= Problem to solve =
The required output is the lines from the one with "best deals. Bali" through the end of the data, repeated verbatim, with no pictures included.

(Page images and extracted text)
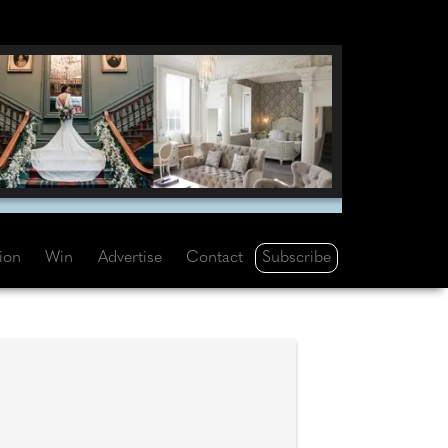
Subscribe
tion
Win
Advertise
Contact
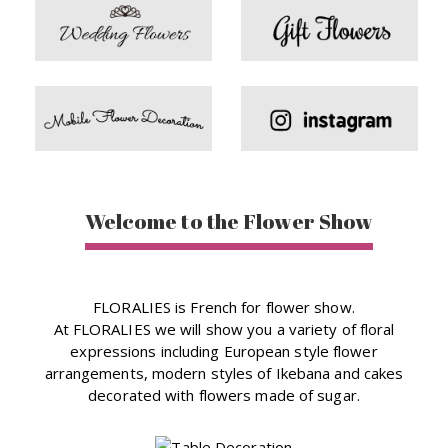
Welcome to the Flower Show
FLORALIES is French for flower show.
At FLORALIES we will show you a variety of floral
expressions including European style flower
arrangements, modern styles of Ikebana and cakes
decorated with flowers made of sugar.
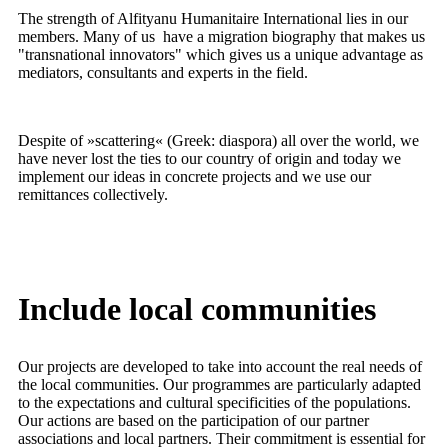
The strength of Alfityanu Humanitaire International lies in our
members. Many of us have a migration biography that makes us
"transnational innovators" which gives us a unique advantage as
mediators, consultants and experts in the field.
Despite of »scattering« (Greek: diaspora) all over the world, we
have never lost the ties to our country of origin and today we
implement our ideas in concrete projects and we use our
remittances collectively.
Include
local
communities
Our projects are developed to take into account the real needs of
the local communities. Our programmes are particularly adapted
to the expectations and cultural specificities of the populations.
Our actions are based on the participation of our partner
associations and local partners. Their commitment is essential for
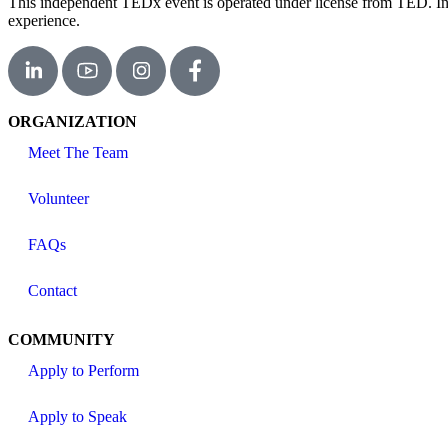
This independent TEDx event is operated under license from TED. In th
experience.
ORGANIZATION
Meet The Team
Volunteer
FAQs
Contact
COMMUNITY
Apply to Perform
Apply to Speak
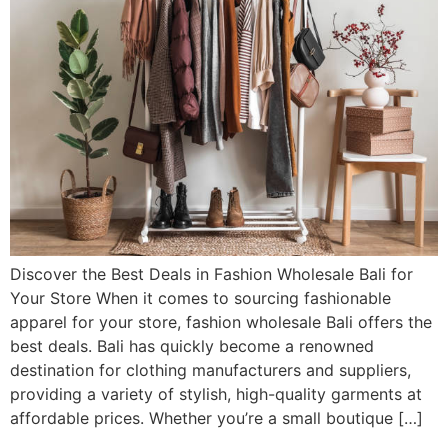
Discover the Best Deals in Fashion Wholesale Bali for
Your Store When it comes to sourcing fashionable
apparel for your store, fashion wholesale Bali offers the
best deals. Bali has quickly become a renowned
destination for clothing manufacturers and suppliers,
providing a variety of stylish, high-quality garments at
affordable prices. Whether you’re a small boutique […]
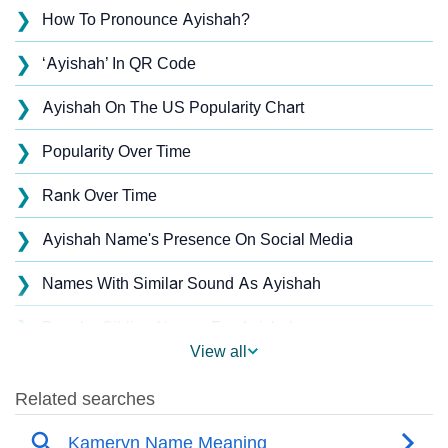
❯
How To Pronounce Ayishah?
❯
‘Ayishah’ In QR Code
❯
Ayishah On The US Popularity Chart
❯
Popularity Over Time
❯
Rank Over Time
❯
Ayishah Name's Presence On Social Media
❯
Names With Similar Sound As Ayishah
❯
Popular Sibling Names For Ayishah
View all
❯
Other Popular Names Beginning With A
❯
Names With Similar Meaning As Ayishah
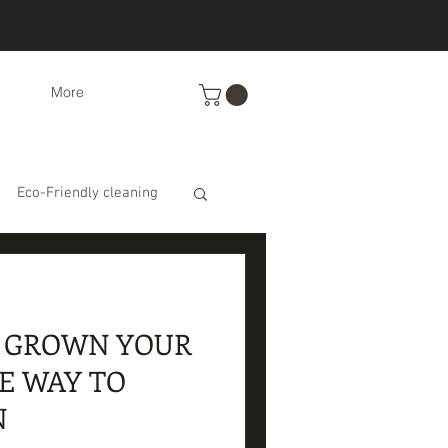
More
Eco-Friendly cleaning
ts
Recipes
O GROWN YOUR
s
E WAY TO
N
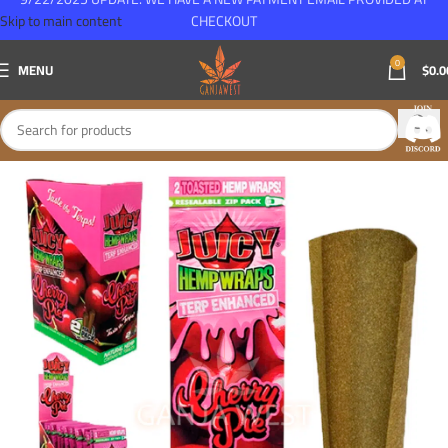
Skip to main content
CHECKOUT
0
MENU
$
0.0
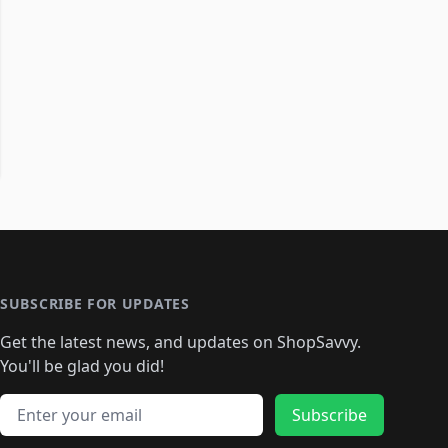
SUBSCRIBE FOR UPDATES
Get the latest news, and updates on ShopSavvy.
You'll be glad you did!
Email address
Subscribe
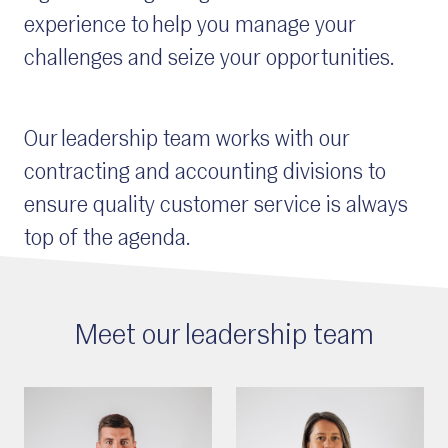
experience to help you manage your
challenges and seize your opportunities.
Our leadership team works with our
c
ontracting and
a
ccounting
divisions to
ensure quality customer service is always
top of the agenda.
Meet our leadership team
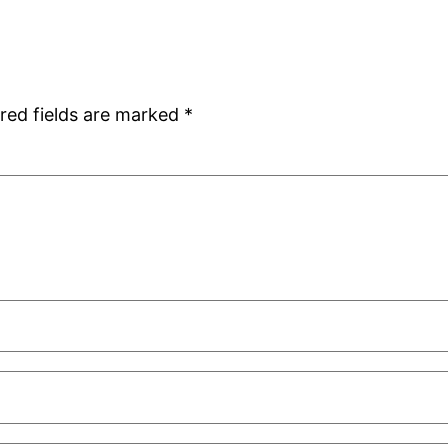
red fields are marked
*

= Output of the exercise =
best deals. Bali has quickly become a renowned
destination for clothing manufacturers and suppliers,
providing a variety of stylish, high-quality garments at
affordable prices. Whether you’re a small boutique […]
❯
How To Pronounce Ayishah?
❯
‘Ayishah’ In QR Code
❯
Ayishah On The US Popularity Chart
❯
Popularity Over Time
❯
Rank Over Time
❯
Ayishah Name's Presence On Social Media
❯
Names With Similar Sound As Ayishah
❯
Popular Sibling Names For Ayishah
View all
❯
Other Popular Names Beginning With A
❯
Names With Similar Meaning As Ayishah
More
Eco-Friendly cleaning
ts
Recipes
O GROWN YOUR
s
E WAY TO
N
Skip to main content
CHECKOUT
0
MENU
$
0.0
SUBSCRIBE FOR UPDATES
Get the latest news, and updates on ShopSavvy.
You'll be glad you did!
Email address
Subscribe
experience to help you manage your
challenges and seize your opportunities.
Our leadership team works with our
c
ontracting and
a
ccounting
divisions to
ensure quality customer service is always
top of the agenda.
Meet our leadership team
red fields are marked
*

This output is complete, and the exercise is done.